Stored data entries
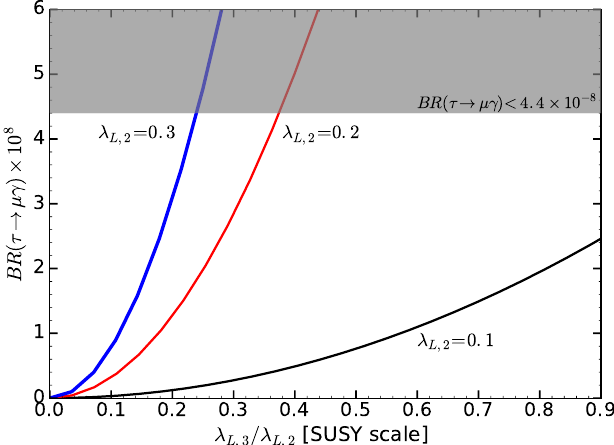
Figure 10. BR( (cid:28) (cid:22)(cid:13) ) 10 8 as function of the ratio (cid:21) L; 3 =(cid:21) L; 2 at the SUSY scale in the LD ! (cid:2) model. From top to bottom, the lines correspond to (cid:21) L; 2 0 : 3, 0.2, and 0.1 (which leads to (cid:25) (cid:14) ( g 2) = 12 10 (cid:0) 10 ; 18 10 (cid:0) 10 , and 27 10 (cid:0) 10 ). All other parameters are (cid:12)xed as in the (cid:22) (cid:0) (cid:2) (cid:2) (cid:2) benchmark point in table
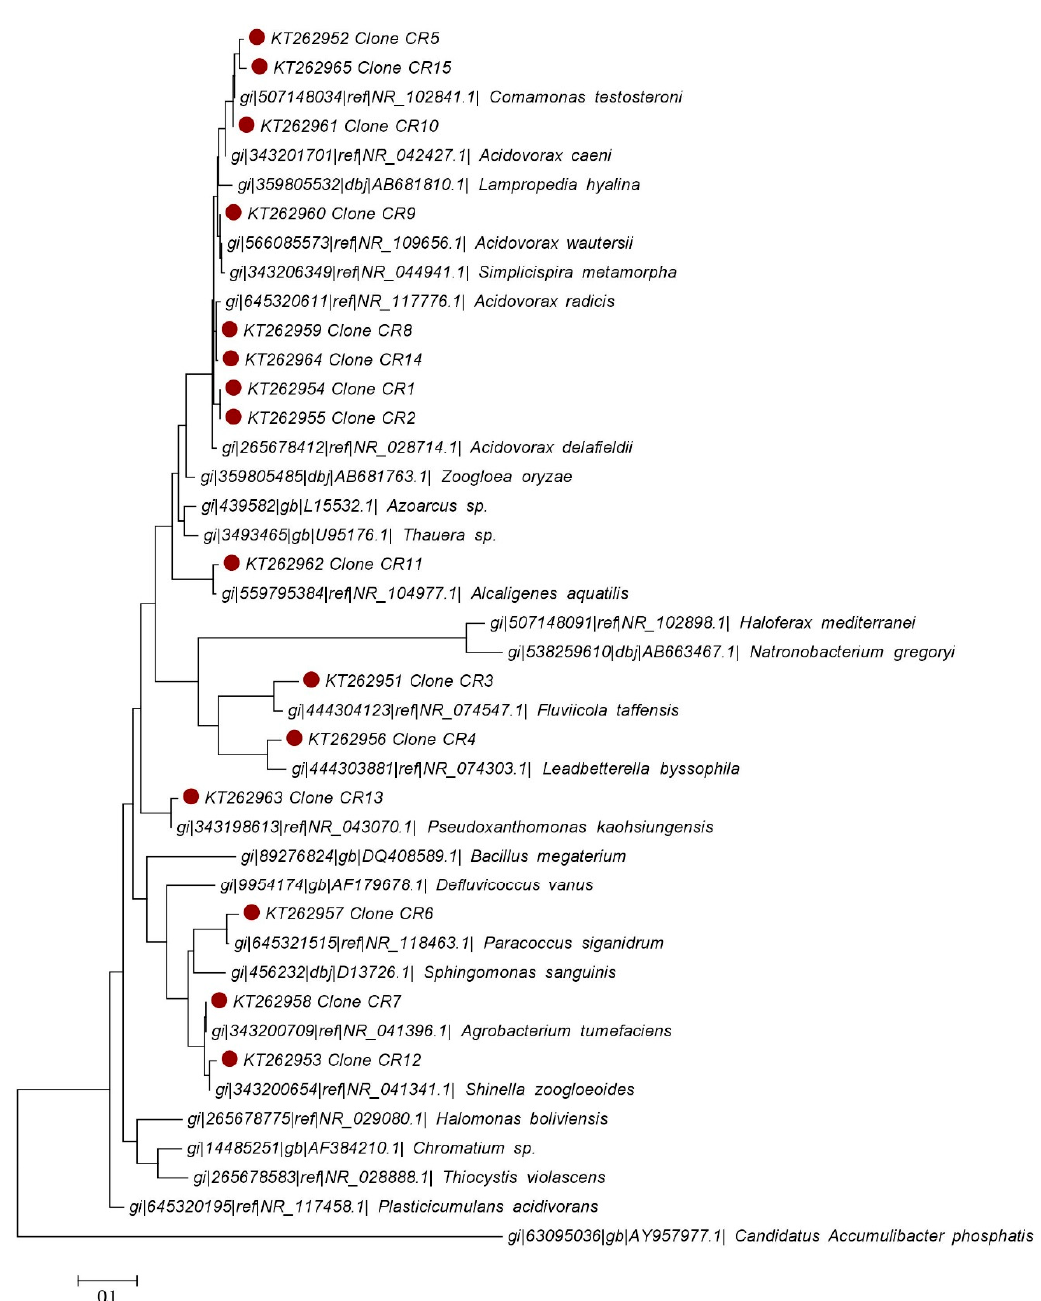
Figure 6. Phylogenetic tree based on full-length nucleotide sequences of 16S rRNA gene of clones CR1-15 (in the tree preceded by a filled red dot). Molecular phylogenetic analysis by maximum Likelihood method. The tree is drawn to scale, with branch lengths measured in the number of substitutions per site. The analysis involved 42 nucleotide sequences. Evolutionary analyses were conducted in MEGA6.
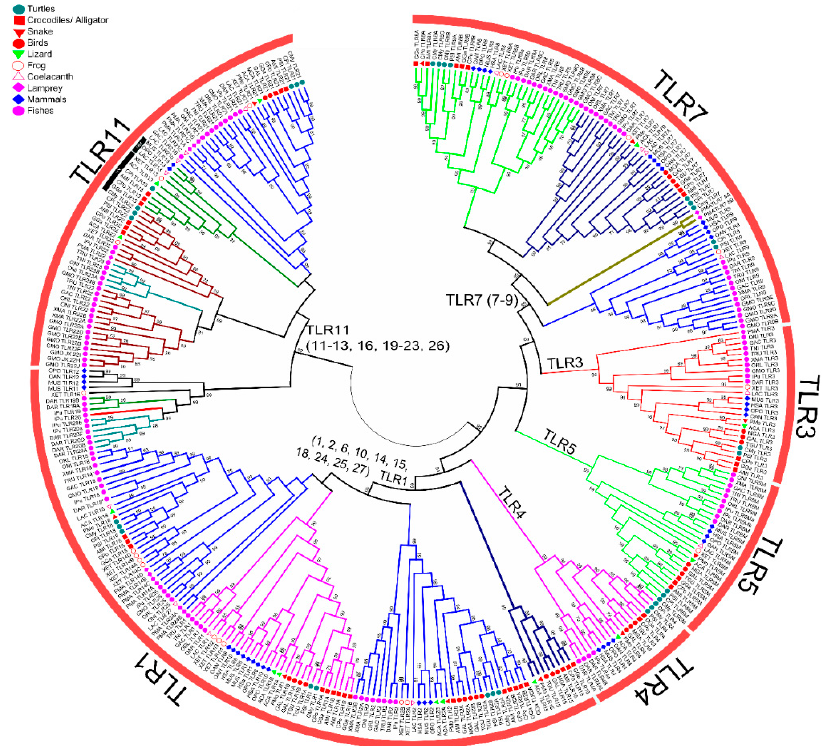
Figure 1. Phylogeny of vertebrate TLR supergene family from representative species (see Table 1). The NJ tree was made in MEGA5 with 1000 bootstrap replication.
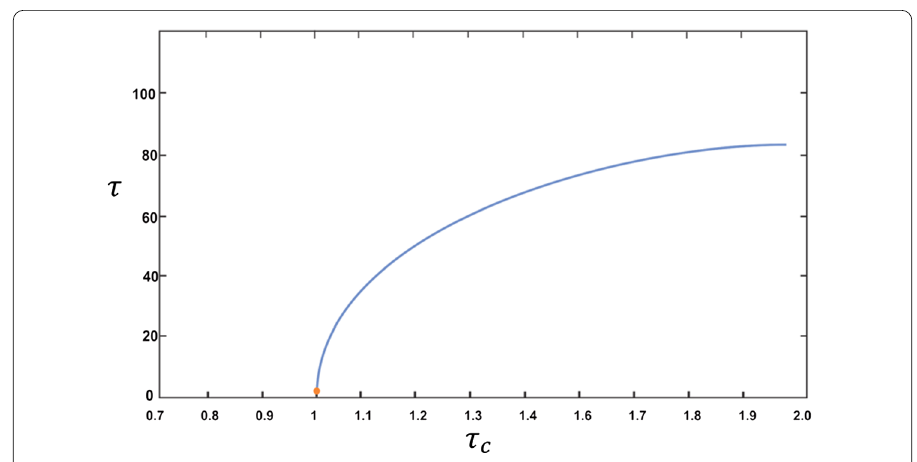
Figure 2 Demonstration of the forward bifurcation process of the model with τ against τ c : where τ c = q ω c , ω c = 0.024, P = 1000, q = 2200, E 1 = 0.029 and E 2 =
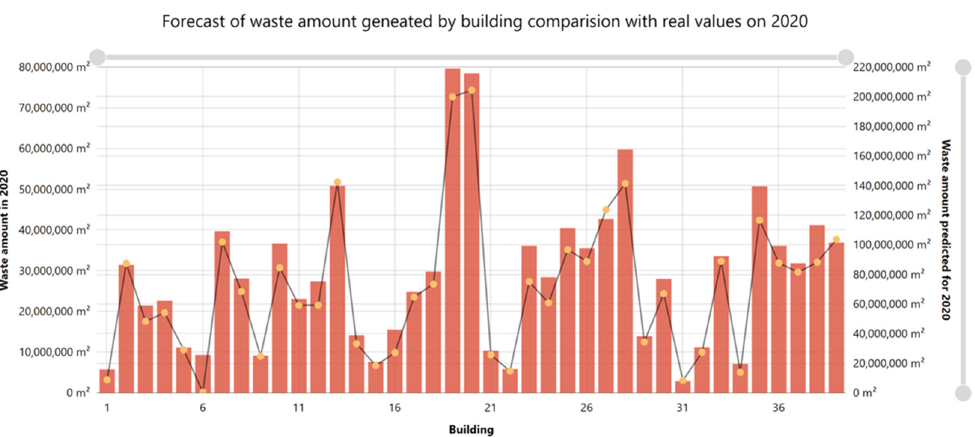
Figure 8. Comparison of responsible consumption based on waste generated in a city between 2020 and 2021.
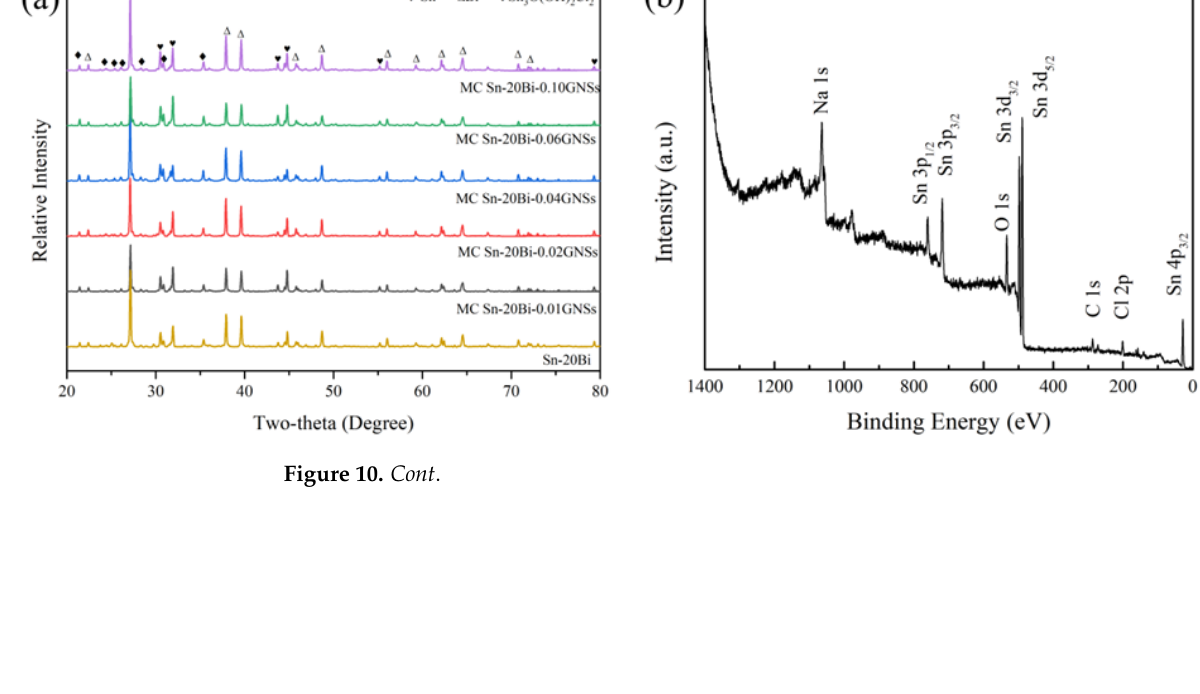
Figure 10. XRD patterns of MC Sn-20Bi- q GNSs solders after electrochemical corrosion; ( b ) XPS scan full spectrum of MC Sn-20Bi-0.02GNSs solder after electrochemical corrosion; ( c – e ) XPS fitting re- sults of MC Sn-20Bi-0.02GNSs after electrochemical corrosion: ( c ) Sn 3d5/2, ( d ) O 1s, and ( e ) Cl 2p. To determine the corrosion reaction, XPS was used to analyze the solder corrosion products, and the results are shown in Figure 10b – e The results show that the peaks of Sn 3d, Sn 3p, Sn 4p, O 1s, Cl 2p, Na 1s, and C 1s are present in the full spectrum of Figure 10b. Figure 10c – e shows the split peak fits of the narrow sweep peaks of Sn 3d5/2, O 1s, and Cl 2p. The results showed that the Sn 3d 5/2 spectrum contains three fitted peaks of 487.1 eV (Sn 4+ ), 486.5 eV (Sn 2+ ), and 485.4 eV (Sn 0 ); the binding energies of the two fitted peaks of O 1s are 531.1 eV and 529.6 eV, respectively, corresponding to hydroxide and oxygen in oxide [23]; the Cl 2p spectra were fitted by two peaks of 200.2 eV and 198.2 eV, which correspond to the Na-Cl and Sn-Cl compounds, respectively.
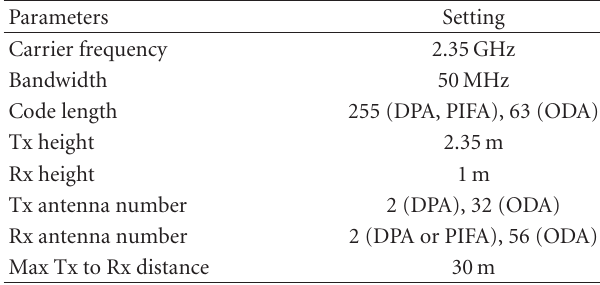
Table 1: Measurement parameters setting.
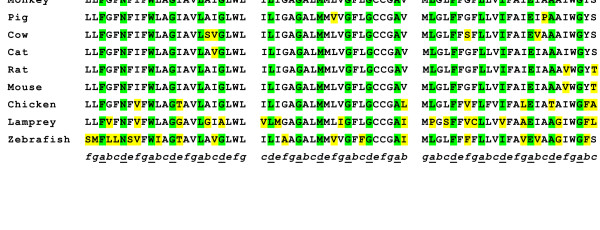
Sequence alignment of TM1-3 for ten vertebrate orthologs of CD9. Heptad positions a and d in TM1, TM2 and TM3 are highlighted in green. Residues that differ between orthologs are shown in yellow.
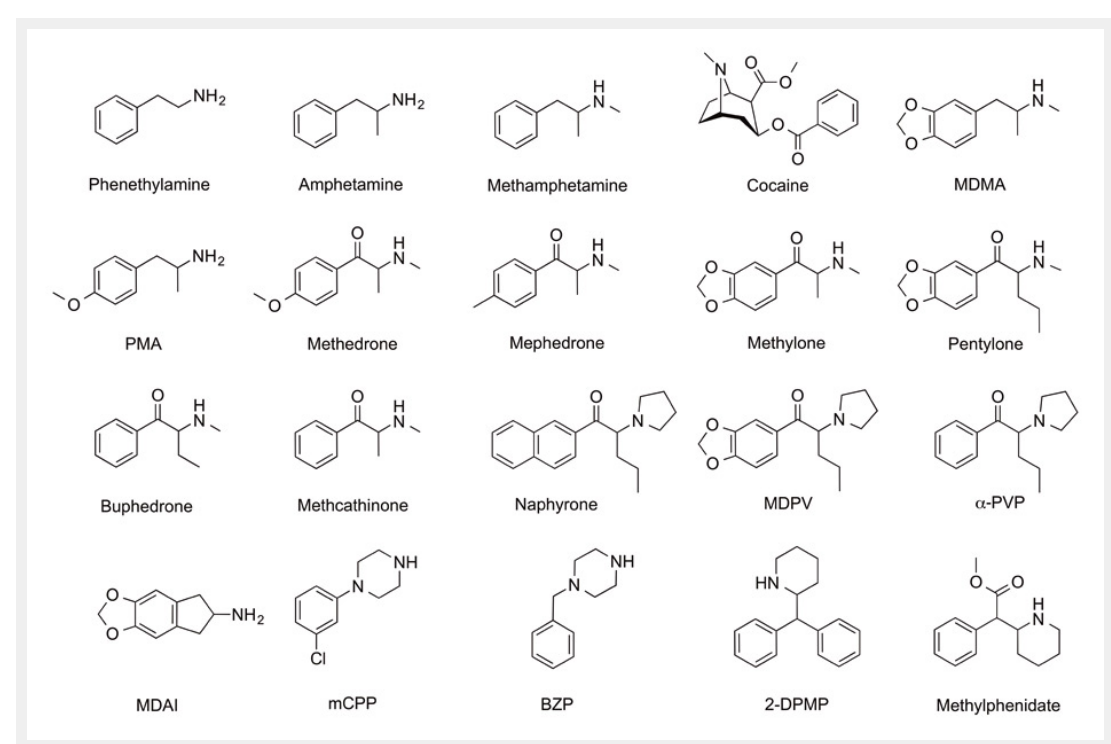
Structures of representative novel psychoactive substances (stimulants and empathogens). Chemically, the substances shown include amphetamines (amphetamine, methamphetamine, MDMA, PMA), cathinones (β-keto-amphetamines such as methedrone, mephedrone, methylone, pentylone, buphedrone, methcathinone, naphyrone, MDPV or α-PVP), an aminoindane (MDAI), piperazines (mCPP and BZP) and pipradrols (2–DPMP and methylphenidate). Pharmacologically, these substances are psychostimulants or empathogens and primarily interact with monoamine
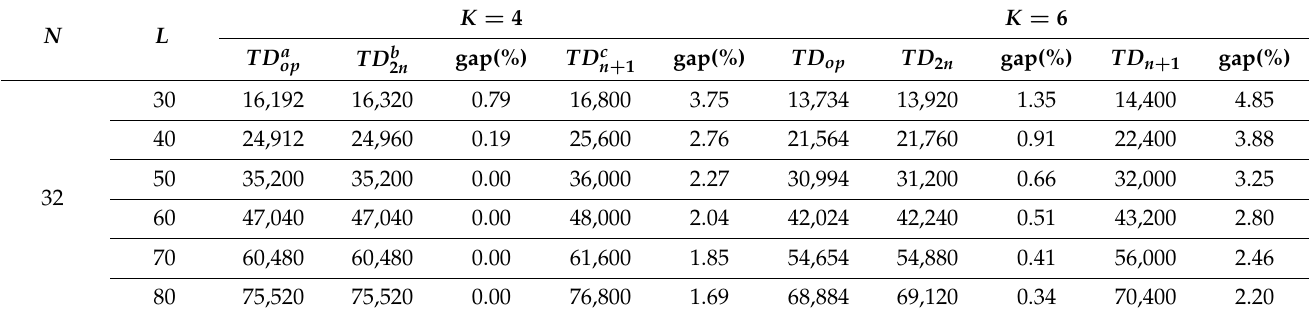
Table 6. Evaluation of two rules with an even number of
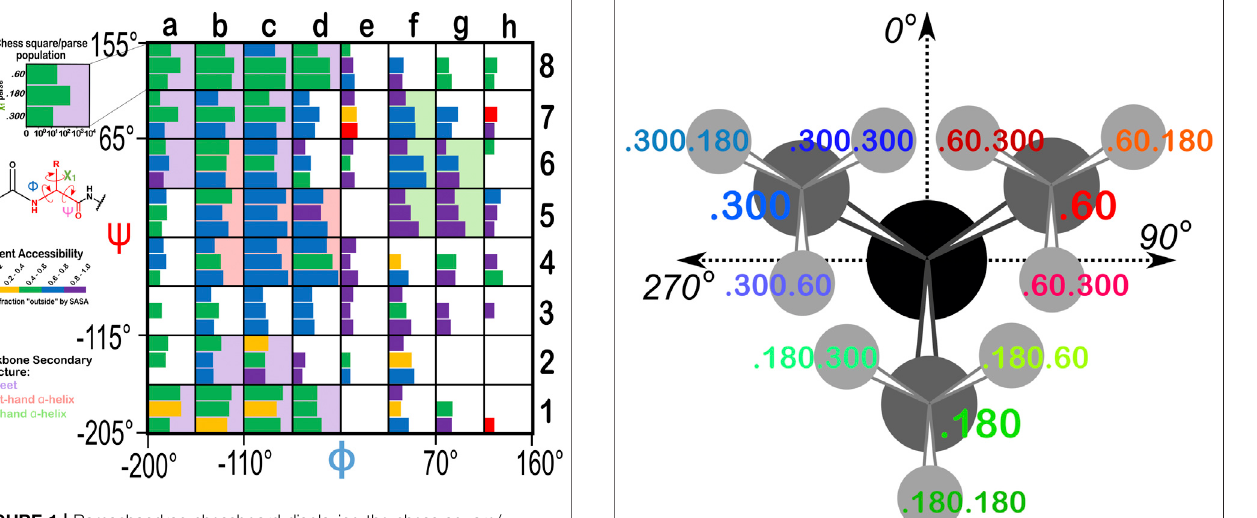
FIGURE 1 | Ramachandran chessboard displaying the chess square/ parsepopulationforasparticacid.TheRamachandran ϕ vs. ψ plotisrendered into 64 45 ° by 45 ° ( π /4 by π /4) chess squares. The ( χ 1 ) parse populations for ASP are represented in log 10 scale with the colored bars. Their colors re fl ecttheaverageweightedfraction outsideorsolventexposed,i.e., “ f outside ” , a measure of solvent accessibility (see text for de fi nition). The ϕ vs. ψ regions associated with β -pleat, α -helix, and left-hand α -helix secondary structure motifs are shaded in light purple, light orange and light green chess squares, respectively.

● The problem: Print an exact copy of the lines above, from the one containing "Structures of representative" through the one containing "Table 6. Evaluation", and leave out the pictures.

● Answer to this problem:
Structures of representative novel psychoactive substances (stimulants and empathogens). Chemically, the substances shown include amphetamines (amphetamine, methamphetamine, MDMA, PMA), cathinones (β-keto-amphetamines such as methedrone, mephedrone, methylone, pentylone, buphedrone, methcathinone, naphyrone, MDPV or α-PVP), an aminoindane (MDAI), piperazines (mCPP and BZP) and pipradrols (2–DPMP and methylphenidate). Pharmacologically, these substances are psychostimulants or empathogens and primarily interact with monoamine
Table 6. Evaluation of two rules with an even number of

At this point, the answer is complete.